In Late May, the DOT proposed a rule change for farm equipment, and if it this allowed to take effect, it will place significant regulatory pressure on small farms and family farms all across America – costing them thousands of dollars and possibly forcing many of them out of business. The Federal Motor Carrier Safety Administration (FMCSA), part of the Department of Transportation (DOT), wants new standards that would require all farmers and everyone on the farm to obtain a CDL (Commercial Drivers License) in order to operate any farming equipment. The agency is going to accomplish this by reclassifying all farm vehicles and implements as Commercial Motor Vehicles (CMVs).

(It is also important to note here that DOT Secretary Ray LaHood holds a seat on the newly created
White House Rural Council
. A powerful group whose members have ties to George Soros and The Center For American Progress.)

The move by the DOT appears to be "legislation through regulation." By reclassifying all farm vehicles and implements as Commercial Vehicles, the federal government will now be able to claim regulatory control over the estimated 800,000 farm workers in America, at the same time, overriding the rights of the states.

This proposed change literally means family farms could no longer legally allow young workers, not old enough to drive and seniors who no longer drive on the public streets, to operate a tractor… even on the family's private property.Waco, TX television station KXXV has the story:


The proposed change also means ANYONE driving a tractor or operating any piece of motorized farming equipment would be forced to pass the same rigorous tests and fill out the same detailed forms and diaries required of semi-tractor trailer drivers.
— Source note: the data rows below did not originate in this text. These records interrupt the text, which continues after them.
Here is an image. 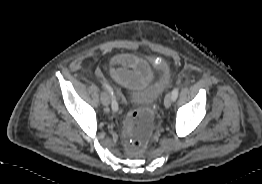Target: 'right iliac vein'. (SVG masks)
<instances>
[{
    "label": "right iliac vein",
    "mask_w": 262,
    "mask_h": 184,
    "mask_svg": "<svg viewBox=\"0 0 262 184\" xmlns=\"http://www.w3.org/2000/svg\"><path fill=\"white\" fill-rule=\"evenodd\" d=\"M101 102L104 106H108L110 104V97L106 92L101 94Z\"/></svg>",
    "instance_id": "obj_1"
}]
</instances>
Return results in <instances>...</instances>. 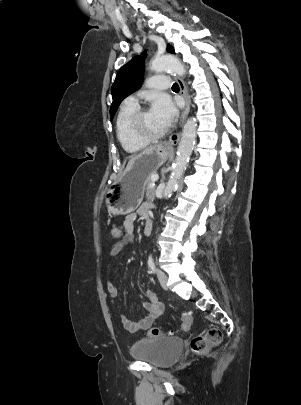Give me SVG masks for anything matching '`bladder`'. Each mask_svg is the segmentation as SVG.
Here are the masks:
<instances>
[{
    "label": "bladder",
    "mask_w": 301,
    "mask_h": 405,
    "mask_svg": "<svg viewBox=\"0 0 301 405\" xmlns=\"http://www.w3.org/2000/svg\"><path fill=\"white\" fill-rule=\"evenodd\" d=\"M182 351V341L172 337L141 338L130 349L133 358L156 367L172 365Z\"/></svg>",
    "instance_id": "1"
}]
</instances>
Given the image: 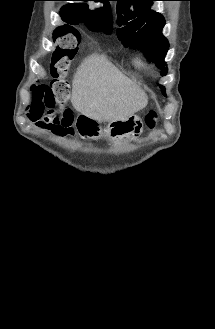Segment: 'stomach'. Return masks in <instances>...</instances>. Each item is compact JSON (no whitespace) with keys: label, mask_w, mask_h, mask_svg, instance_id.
Here are the masks:
<instances>
[{"label":"stomach","mask_w":215,"mask_h":329,"mask_svg":"<svg viewBox=\"0 0 215 329\" xmlns=\"http://www.w3.org/2000/svg\"><path fill=\"white\" fill-rule=\"evenodd\" d=\"M97 132L114 143H120L138 138L143 132V124L141 119L133 114L126 119L111 121Z\"/></svg>","instance_id":"1"}]
</instances>
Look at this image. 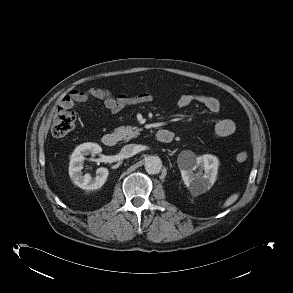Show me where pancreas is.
I'll return each mask as SVG.
<instances>
[{
	"label": "pancreas",
	"mask_w": 293,
	"mask_h": 293,
	"mask_svg": "<svg viewBox=\"0 0 293 293\" xmlns=\"http://www.w3.org/2000/svg\"><path fill=\"white\" fill-rule=\"evenodd\" d=\"M115 132L121 139L130 140L139 135L140 129L138 127H132V126H127V127L121 126L116 128Z\"/></svg>",
	"instance_id": "cf45deb5"
}]
</instances>
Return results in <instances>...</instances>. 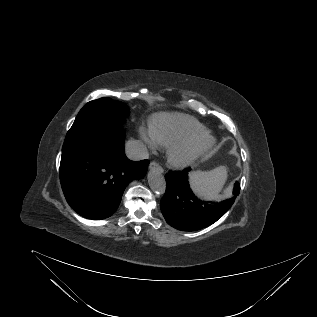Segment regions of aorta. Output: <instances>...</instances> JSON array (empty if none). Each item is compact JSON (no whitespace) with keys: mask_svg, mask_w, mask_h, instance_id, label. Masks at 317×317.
<instances>
[{"mask_svg":"<svg viewBox=\"0 0 317 317\" xmlns=\"http://www.w3.org/2000/svg\"><path fill=\"white\" fill-rule=\"evenodd\" d=\"M148 183L151 190L157 194H164L166 190V181L158 167H153L148 173Z\"/></svg>","mask_w":317,"mask_h":317,"instance_id":"1","label":"aorta"}]
</instances>
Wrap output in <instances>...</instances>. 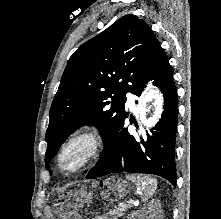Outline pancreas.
I'll return each instance as SVG.
<instances>
[{
	"instance_id": "cf45deb5",
	"label": "pancreas",
	"mask_w": 221,
	"mask_h": 219,
	"mask_svg": "<svg viewBox=\"0 0 221 219\" xmlns=\"http://www.w3.org/2000/svg\"><path fill=\"white\" fill-rule=\"evenodd\" d=\"M128 209L127 206H118L114 209L110 210L106 215L105 219H118L119 217L123 216L124 212Z\"/></svg>"
}]
</instances>
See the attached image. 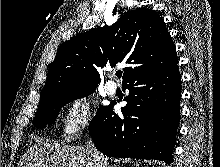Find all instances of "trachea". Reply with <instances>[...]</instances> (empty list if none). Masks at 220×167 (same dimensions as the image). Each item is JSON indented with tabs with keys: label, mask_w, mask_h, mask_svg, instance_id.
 <instances>
[{
	"label": "trachea",
	"mask_w": 220,
	"mask_h": 167,
	"mask_svg": "<svg viewBox=\"0 0 220 167\" xmlns=\"http://www.w3.org/2000/svg\"><path fill=\"white\" fill-rule=\"evenodd\" d=\"M116 76L120 79L121 76H122V73H121V72H118V73L116 74Z\"/></svg>",
	"instance_id": "trachea-1"
}]
</instances>
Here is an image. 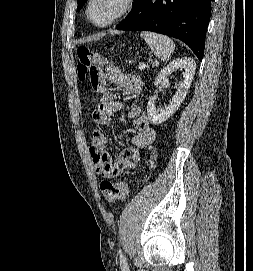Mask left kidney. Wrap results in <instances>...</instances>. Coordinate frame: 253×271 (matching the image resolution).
<instances>
[{
	"label": "left kidney",
	"instance_id": "left-kidney-1",
	"mask_svg": "<svg viewBox=\"0 0 253 271\" xmlns=\"http://www.w3.org/2000/svg\"><path fill=\"white\" fill-rule=\"evenodd\" d=\"M178 69L183 70V80L179 83L177 91L172 97V101H170L169 104L165 105L164 108H156V95H152L148 101L147 114L149 120L153 124H161L166 121L176 112V110L180 107L182 101L185 99L186 93L190 88L196 69V64L192 58H178L169 63L160 72L158 77L155 79L154 84L156 87H158V85L160 84L167 83L169 81V76L171 75V73L177 71Z\"/></svg>",
	"mask_w": 253,
	"mask_h": 271
}]
</instances>
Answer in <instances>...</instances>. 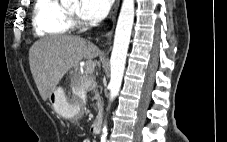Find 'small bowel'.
<instances>
[{
	"instance_id": "c3829d8e",
	"label": "small bowel",
	"mask_w": 227,
	"mask_h": 142,
	"mask_svg": "<svg viewBox=\"0 0 227 142\" xmlns=\"http://www.w3.org/2000/svg\"><path fill=\"white\" fill-rule=\"evenodd\" d=\"M83 142H91L89 139H85Z\"/></svg>"
}]
</instances>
This reclassification would bury small farms and family farms in regulation and paperwork.

Some of the additional paperwork and regulation required:

  • Detailed logs would need to be kept by all drivers – hours worked, miles traveled, etc.
  • Vehicles would have to display DOT numbers
  • Drivers would need to pass a physical as well as a drug test – every two years.

The Wisconsin Farm Bureau Federation (WFBF) is one of many farm organizations not happy about the idea and has sent the DOT a letter expressing this opinion:

"WFBF opposes any change in statue or regulatory authority that would reclassify implements of husbandry or other farm equipment as Commercial Motor Vehicles (CMVs)"

WFBF Director of Governmental Relations Karen Gefvert continues, explaining the excessive cost to farmers if this allowed to move forward:

"The proposed guidance by the FMCSA would result in an initial increased cost to each Wisconsin farmer and employee of $124 just for the CDL license, permit and test; not to mention the time and cost for the behind-the-wheel training that is several thousand dollars."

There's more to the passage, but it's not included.